Very often, in a relationship, there's a lot more going on than meets the eye. There's a lot of different dynamics going on and this just may be the one arena, where the gals in question, are letting the pendulum swing further in the other direction to create the balance of their relationship.
I wouldn't create classes of separate groups of male and female. This is a co-ed world and I think we all need to learn to function in it. Certainly, I would separate couples as buddy teams in a class to be sure that everyone was learned the skills without their buddy over-compensating. What they do afterward, you have absolutely no control. In fact, I thought it was pretty much standard practice to separate couples in dive classes???
Personally, I wouldn't want to be in a class that was purposely separated into male and female groups. Men have different perspectives on things and an approach that I find educational. For example, I hate women's only gyms. The reason being is that in the ones I've been in, the women weren't serious about working out. In the men's ones, they were and if you were serious, they had no problems with a female being in their midst.

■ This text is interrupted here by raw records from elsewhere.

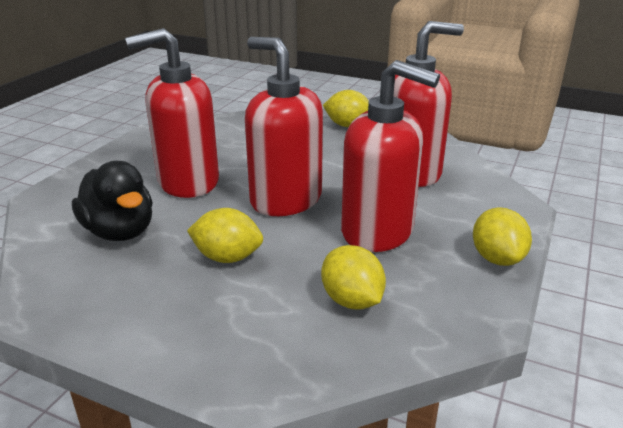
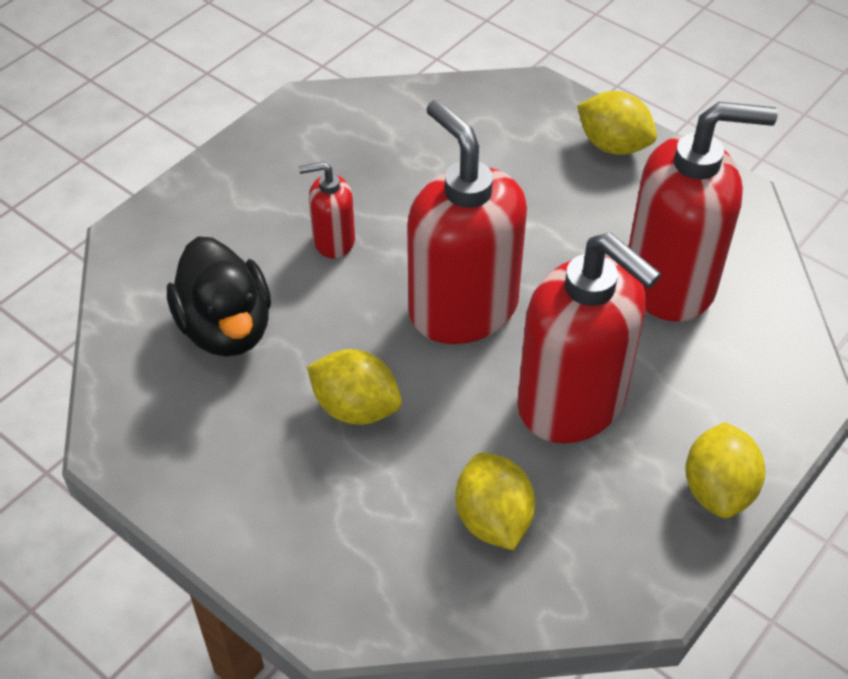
camera: 15 degrees right, 20 degrees up
red soap dispenser [125,28,219,198] -> red soap dispenser [299,162,355,258], size x0.48

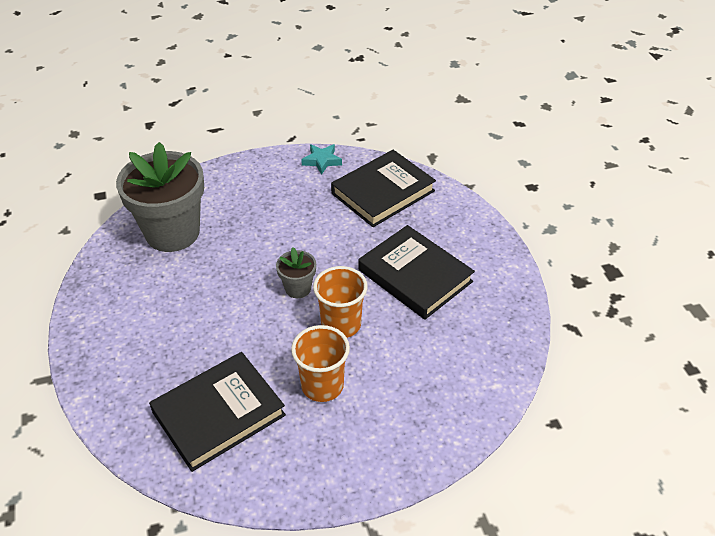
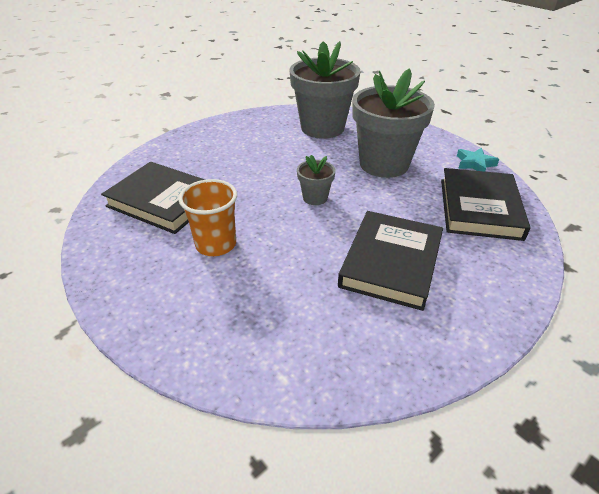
camera: 65 degrees right, 5 degrees down
orange cup [313,266,368,338] -> none
black book [331,150,436,227] -> black book turned 75 degrees clockwise [441,168,531,241]
none -> grey flower pot [353,68,435,178]

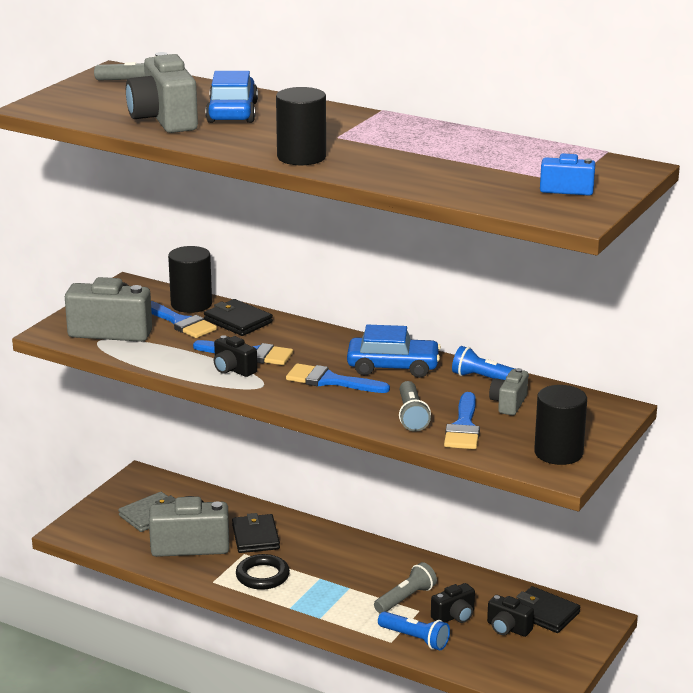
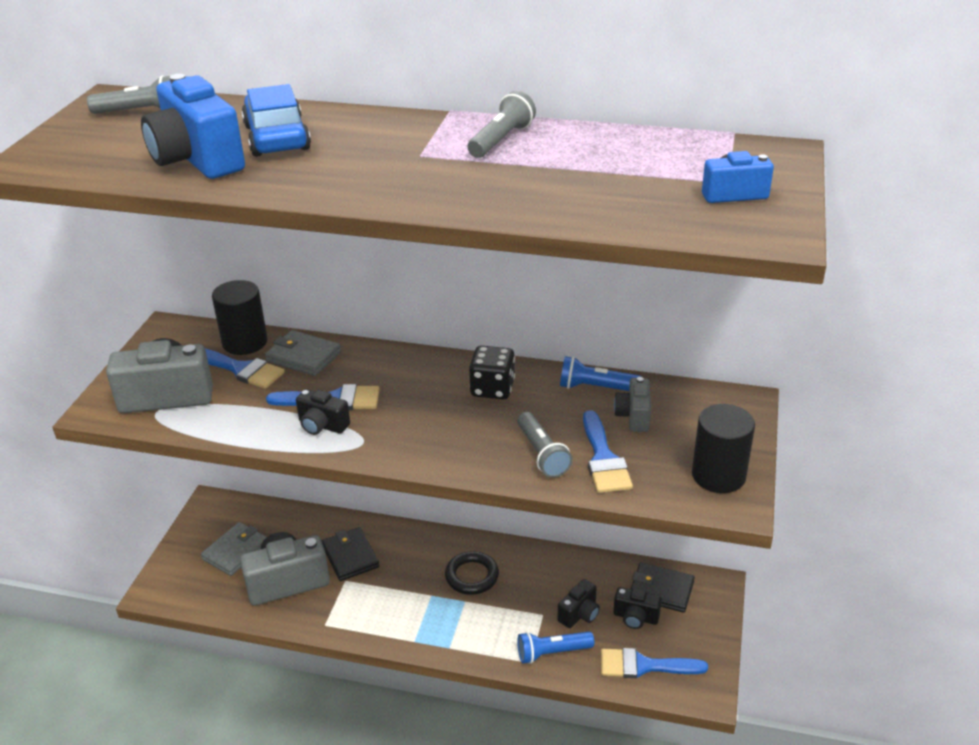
camera: 15 degrees left, 10 degrees up
grey camera [126,52,198,133] -> blue camera [141,74,245,179]
black wallet [204,299,273,336] -> grey wallet [265,330,342,376]
black ring [236,554,290,590] -> black ring moved to [445,551,499,595]
black cylinder [276,87,326,165] -> none
blue brush [286,363,390,393] -> blue brush moved to [601,648,708,678]
blue car [347,324,441,378] -> black dice [469,346,515,400]
grey flashlight [374,562,437,613] -> grey flashlight moved to [468,91,536,158]
blue flashlight [378,611,450,650] -> blue flashlight turned 150 degrees clockwise [517,632,594,664]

As far as the question of the tampons was concerned, if one is embarrassed about asking a question, then they can ask the instructor after the class, one-to-one. Then the instructor can decide if the question is one that would provide useful info for the entire class, while keeping the asker anonymous. Perhaps, there are guys who are diving with women, to whom the info is useful for them to know. After all, we're all adults. Perhaps, she wasn't as embarrassed as you seem to be about the subject.
Like the guy monitoring his wife's dive computer, my husband has the desire to do the same thing. He likes the idea that he can monitor my air on a dive without having to ask. Part of it is a control thing that appeals to him, I know. It's not like I need him to monitor my air. In fact, most of the diving I have done, during the time we we've been together as a couple has been without him. I even went on a 2 week dive vacation without him. He was an instructor in a shop for a while and I quickly got sick of sitting on a sandy bottom repetively performing skills for the billionth time! We don't have the wireless setup and computer for me as of yet. I am still diving with my hose-attached DataMax Pro and probably will be for a while.
In regards the diving community addressing the needs of women, it is a numbers issue that drives business decisions. Because the sport is largely male-dominated, it is not cost-effective spending massive dollars marketing to females. It's gotten better over the years since I first entered the sport in '93. There are now actually a number of BCD's designed for women. But things aren't going to change much in that arena, until more women are actually in the sport and the demand is there.
It is one thing to separate couples in classes, however, I think you should refrain from making judgements and assumptions about the level of co-dependance in other's relationships. Otherwise, you might get an earful like the last person who did such a thing to me! Had a co-worker who assumed that I was lazy and made the mistake of telling me so, because my husband burned some CD disks for me. Lazy!!! I don't think so! Perhaps, I'm just a little busy cooking dinner every night or understanding the mechanics of operating my washer and vacuum cleaner to be concerned about learning how to burn CD disks. On the other hand, my husband is a total PC geek who loves that sort of thing.